Muore ex arbitro di calcio 49enne Mamma di 3 figli, donati gli organi

24 Ottobre 2023

Roberta Olivieri è stata tra le prime donne a dirigere le partite di Serie A femminile. Domani i funerali Il cordoglio dell’Aia: esempio di entusiasmo. Commovente messaggio del marito: crescerò io i ragazzi

PESCARA. Il mondo dello sport, e non solo, piange Roberta Olivieri. L’ex arbitro di calcio di Serie A femminile è morta ieri a 49 anni per le complicazioni di un intervento chirurgico subito a Frosinone. Antesignana dei fischietti in rosa, è stata tra le prime donne a esordire tra le massime categorie abruzzesi prima di essere assunta al Conservatorio Luisa D’Annunzio di Pescara. Lascia tre figli, Matilde, Leandro e Maddalena e il marito Danilo Starinieri.
Il cuore di Roberta continuerà a battere: l’ultimo atto di generosità, comunicato dalla famiglia, è la decisione di donare i suoi organi, dando così una speranza per salvare altre vite.

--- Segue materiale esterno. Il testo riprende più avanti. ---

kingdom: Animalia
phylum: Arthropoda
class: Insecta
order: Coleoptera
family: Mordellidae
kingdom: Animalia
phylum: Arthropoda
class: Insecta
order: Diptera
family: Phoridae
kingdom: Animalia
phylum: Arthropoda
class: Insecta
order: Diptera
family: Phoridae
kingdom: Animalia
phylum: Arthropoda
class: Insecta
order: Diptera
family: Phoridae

I familiari, gli amici, i colleghi di lavoro e tutti coloro che hanno calcato con lei i campi da gioco dentro e fuori l’Abruzzo la ricordano come una donna «schietta, leale, rispettosa e generosa», ma anche «molto intelligente e competente». Il fratello Davide è stato anche lui un arbitro di calcio in Serie C. «Il ricordo di Roberta è legato a un periodo molto bello della nostra vita, quello della giovinezza», racconta un’ex collega, Rosanna Di Sciascio, «lei era molto brava, è stata tra le prime a Pescara ad arbitrare le partite di calcio. La notizia della sua morte è straziante».

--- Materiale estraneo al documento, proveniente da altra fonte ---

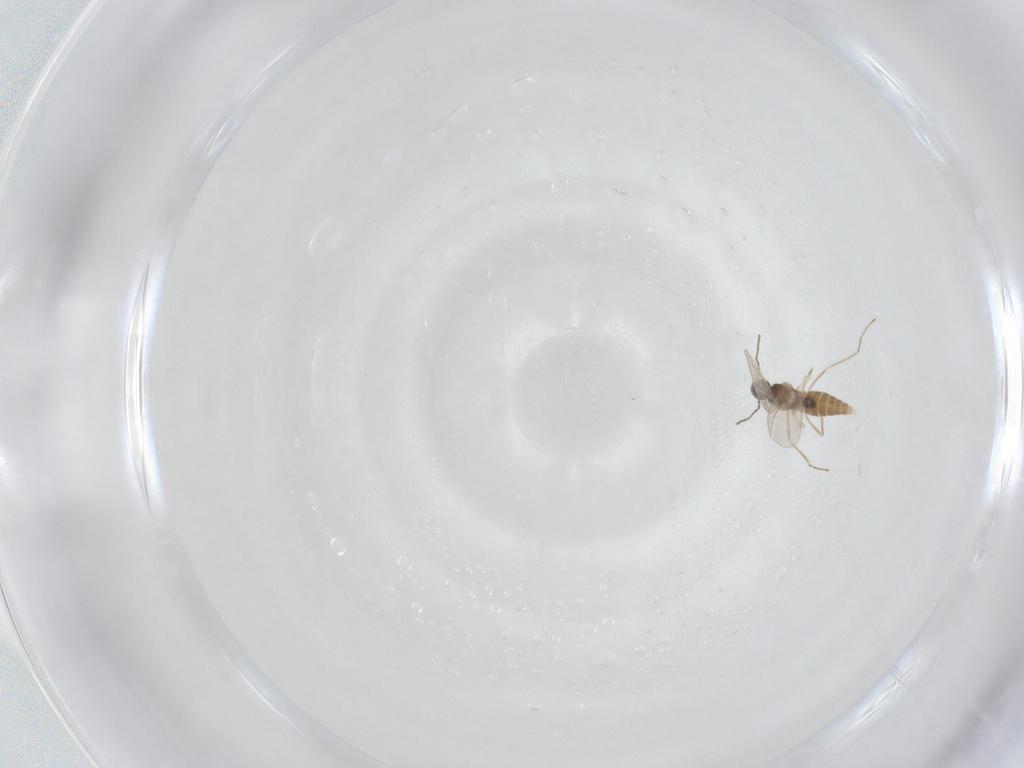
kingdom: Animalia
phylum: Arthropoda
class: Insecta
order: Diptera
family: Cecidomyiidae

Commovente il messaggio che il marito Danilo ha affidato ai social: «Ciao amore mio, sei volata in cielo così presto, se sono quello che sono lo devo solo a te che mi hai fatto diventare un uomo grande e forte. Ora mi hai lasciato un compito grosso i tuoi tre angeli da fare grandi e lo farò. Sei stata grande fino alla fine scegliendo tu di far continuare a battere il tuo cuore dando una speranza a chi non ce l’aveva più. Buon viaggio amore mio». Cordoglio è stato espresso anche dalla sezione di Pescara dell’Aia (Associazione italiana arbitri): «Cara Roby, hai regalato alla nostra sezione sorrisi, competenza tecnica, forza atletica e non solo, soprattutto hai regalato una passione smisurata che solo la nascita dei tuoi amati gioielli ha limitato ma non fermato. Sì, perché anche da non arbitro (solo sulla carta) hai continuato a vedere il mondo e la tua sezione con gli occhi dell'arbitro! Sei stata molto di più di una donna Arbitro, sei stata a tutti gli effetti un arbitro di valore che se l'è giocata alla pari con chiunque! Un esempio di entusiasmo, di lealtà, di rispetto e d’impegno che hai consegnato ai giovani arbitri di oggi».
La camera ardente sarà allestita da oggi alla Casa funeraria “Dimora del silenzio” a Montesilvano, mentre i funerali si terranno domani alle 15 a Pescara Colli, nella chiesa San Giovanni Battista e San Benedetto Abate di strada Pandolfi.